水戸市/石川小学校

「いごこちのよい学校」を目標に対話のある学校づくり

 水戸市立石川小学校は、来年6月に創立70周年をむかえる。現在、校舎の長寿命(ちょうじゅみょう)化建設工事が進められており、来年2月に昇降(しょうこう)口がバリアフリーの新校舎に引越しをする。同小では「一人一人のよさを生かし、活力に満ちた温かい学校づくり」をテーマに、一人一人の居場所がある教育が進められている。

一番の目標は「いごこちのよい学校」

 「いごこちのよい学校」であるために、同小では対話を大切にしている。対話のある授業を行うことはもちろん、学力と芸術面の両輪に力を入れ、一人一人の居場所があり、認められる場所がある学校づくりに努めている。

 図工・美術教育では、昨年度は全国教育美術展で、県内で1校が選ばれる学校賞を受賞した。今年度は全国子ども陶芸(とうげい)展に5年生全員が創作陶芸を出品。夏休みに茨城県陶芸美術館に展示されるのを楽しみにしている。

地域といっしょにみんなで学校づくり

 同小の活動に地域の人たちが協力的で、温かい学校づくりが進められている。あいさつ運動には、PTAや地域の人たちがたくさん参加してくれ、子どもたちは元気なあいさつから一日を始めている。
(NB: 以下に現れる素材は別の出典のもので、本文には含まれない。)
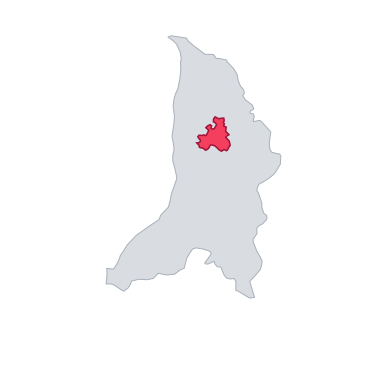 Moldova, with Sîngerei highlighted, rotated 38°
{"feature_id": "MDA-1622", "entity_name": "Sîngerei", "entity_type": "District", "adm_level": 1, "iso_a3": "MDA", "parent_name": "Moldova", "parent_adm1": "", "projection": "natural_earth1", "projection_center": [28.121, 47.671], "detail": "fine", "context": "in_parent", "style": "filled", "palette": "rose", "viewbox_px": 384, "rotation_deg": 38, "n_neighbors": 0, "source": "natural_earth", "source_scale": "10m", "svg_char_len": 2791}
<svg xmlns="http://www.w3.org/2000/svg" viewBox="0 0 384 384"><g transform="rotate(38 192 192)"><path d="M77.9,84.7L79.3,81.8L92.7,74.2L96.1,75.4L103.1,75.7L117.3,75.5L124.3,70.4L128.6,71.8L132.2,69.6L138.0,66.7L138.9,67.3L139.6,67.8L148.7,69.1L155.5,71.8L160.1,76.0L164.8,78.6L169.6,79.6L172.3,81.7L172.8,84.9L177.4,86.5L185.9,86.4L189.5,88.5L188.2,92.8L189.1,94.2L192.2,92.7L194.5,94.0L195.7,97.1L197.1,98.6L201.4,93.7L206.0,94.2L217.1,96.2L223.1,106.4L226.8,110.1L230.1,111.6L234.2,110.0L237.8,108.1L239.9,109.0L244.5,115.8L245.6,124.6L245.5,128.2L244.0,134.2L241.7,140.7L239.9,144.8L240.7,148.2L242.3,151.0L245.0,151.9L253.7,157.6L256.9,161.5L261.6,164.5L265.2,164.6L267.1,166.3L267.7,168.3L267.3,173.3L265.3,178.1L265.6,181.1L268.8,184.7L269.1,188.9L269.3,191.7L271.0,193.7L279.0,198.4L289.3,202.8L292.0,206.7L293.6,211.5L293.2,219.7L292.5,226.9L306.1,236.5L304.6,238.3L302.5,240.2L289.6,241.7L287.0,242.5L281.4,235.2L278.4,234.3L275.7,237.0L272.4,238.5L268.5,237.7L264.3,235.5L262.2,233.9L260.5,233.7L257.9,235.3L254.4,234.6L252.2,232.9L248.9,239.0L246.9,240.3L245.7,240.1L245.4,229.7L244.4,228.1L241.8,227.9L235.5,230.3L229.6,233.5L227.6,236.4L227.8,241.5L228.7,247.6L232.8,256.9L230.5,261.0L229.0,267.4L222.6,273.4L215.4,276.8L214.7,283.9L210.7,288.7L203.8,293.5L199.2,299.4L200.4,303.3L200.7,307.1L199.9,309.7L199.7,311.7L197.9,312.5L187.3,313.3L184.4,314.5L180.9,317.3L177.7,312.0L174.3,307.4L171.9,304.9L172.9,303.8L175.6,302.5L177.5,300.9L177.2,295.4L175.8,289.1L174.6,286.1L174.4,281.3L173.5,273.9L174.8,260.1L180.1,242.7L183.0,234.1L181.6,229.4L182.7,218.4L180.4,213.0L176.8,205.9L171.7,190.5L165.4,185.1L157.6,179.2L154.2,174.8L152.0,169.9L147.3,165.0L142.0,160.5L135.7,149.4L132.4,144.3L131.4,143.0L124.1,135.8L120.3,129.3L118.4,124.0L117.3,119.1L112.2,109.4L107.6,102.2L103.2,97.0L101.2,93.3L96.1,88.7L88.8,85.0L84.0,84.4L77.9,84.7Z" fill="#d9dde1" stroke="#a8b0b8" stroke-width="1"/><path d="M163.9,118.6L165.6,118.2L167.4,118.1L171.5,114.2L172.6,115.1L173.5,116.1L173.8,117.2L174.1,118.1L174.9,118.2L175.6,118.4L176.1,120.3L177.3,120.3L179.0,119.8L180.2,121.9L181.3,123.6L183.7,123.7L185.9,124.1L185.0,126.4L184.9,128.1L189.9,128.9L191.7,130.3L193.4,131.8L193.5,134.3L194.1,136.6L193.8,138.2L192.3,138.5L191.4,138.9L190.7,139.9L190.4,140.9L190.1,141.7L187.9,142.1L181.7,141.5L178.2,142.9L177.5,144.6L178.2,146.3L178.0,148.8L176.9,150.8L173.9,150.6L171.4,151.9L170.2,152.2L168.9,150.9L165.5,150.4L166.9,149.0L167.5,147.1L166.3,145.7L164.5,145.7L162.5,144.8L162.6,142.9L164.8,141.5L165.6,140.4L166.4,139.6L168.1,139.1L168.2,137.5L167.2,133.1L163.3,132.8L163.6,130.2L164.8,127.8L166.6,127.7L167.8,130.1L169.0,130.0L170.0,129.2L170.6,128.2L170.3,127.2L170.0,124.0L168.0,123.1L165.6,123.5L164.0,121.2L163.9,118.6Z" fill="#f43f5e" stroke="#9f1239" stroke-width="1.5"/></g></svg>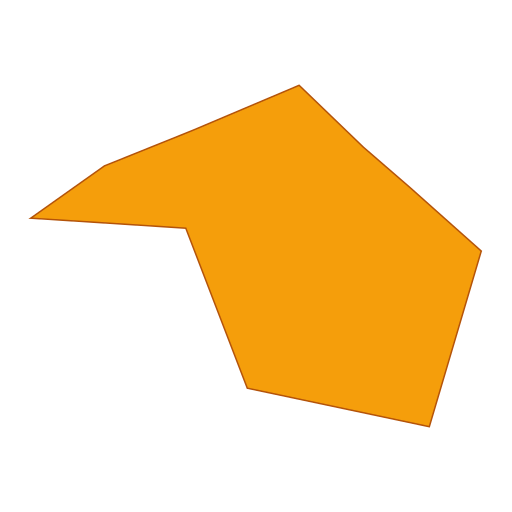 Bulgan, Bulgan, Mongolia
{"feature_id": "93677404B52410770806763", "entity_name": "Bulgan", "entity_type": "district", "adm_level": 2, "iso_a3": "MNG", "parent_name": "Mongolia", "parent_adm1": "Bulgan", "projection": "orthographic", "projection_center": [103.463, 48.822], "detail": "fine", "context": "isolated", "style": "filled", "palette": "amber", "viewbox_px": 512, "rotation_deg": 0, "n_neighbors": 0, "source": "geoboundaries", "source_scale": "gbopen_adm2", "svg_char_len": 296}
<svg xmlns="http://www.w3.org/2000/svg" viewBox="0 0 512 512"><path d="M30.7,218.2L31.0,218.2L185.8,228.2L247.3,388.2L429.3,426.7L481.2,251.3L481.3,251.1L409.5,187.1L363.5,147.3L299.1,85.3L192.6,130.4L104.4,165.9L104.0,166.2L30.7,218.2Z" fill="#f59e0b" stroke="#b45309" stroke-width="1.5"/></svg>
 コロナ禍(か)でできなくなっていた地域のお祭りである「石川かぼちゃ祭り」も昨年度から本格的に再開し、地域の人たちがつくってくれた野外ステージでは、同小と石川中学校の児童・生徒が歌やダンスなどを披露(ひろう)。かぼちゃの絵画や標語で交流し、楽しい時間を過ごした。

 また、5年生最初の調理実習、「おいしいサラダをつくろう」には、石川地区食生活改善委員のメンバー8人がゲストティーチャーとして来てくれた。野菜の切り方や下処理を教わり、自分たちで作った料理をおいしく味わった。地域の人がいっしょに教育にたずさわり、学校と地域がパートナーとして連携(れんけい)・協働しながら子どもたちを育てている。

60年の歴史があるマーチングバンド部

 茨城県内で一番長い歴史をほこる同小マーチングバンド部は、2年生から6年生まで40人が所属し、昨年度は2回の全国大会で2回とも金賞にかがやいた。ダブル金賞は、部の創立以来3回目となる。地域の応援(おうえん)にお礼の気持ちをこめて、毎年「ありがとうコンサート」を開催したり、市民運動会など地域のイベントで披露したりしている。「子どもたちのおじいちゃんが初代の部員であったり、お父さんやお母さんがOBやOGであったりすることから支えてくださる力も熱く協力的。地域とともにある居心地のよい学校で育ち、将来の水戸を支える人になってほしい」と校長は話していた。